◆ **EXERCISE DESCRIPTION**
Reproduce the rows below word for word, starting at the line that contains "Q: How many stamps are visible?" and ending at the line that contains "Q: How many hex bit sockets are visible?", with both of those lines included.

◆ **EXTRACTED DATA**

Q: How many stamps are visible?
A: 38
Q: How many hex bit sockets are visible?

---

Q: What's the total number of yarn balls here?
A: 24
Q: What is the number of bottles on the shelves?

◆ **RESPONSE**
Q: How many stamps are visible?
A: 38
Q: How many hex bit sockets are visible?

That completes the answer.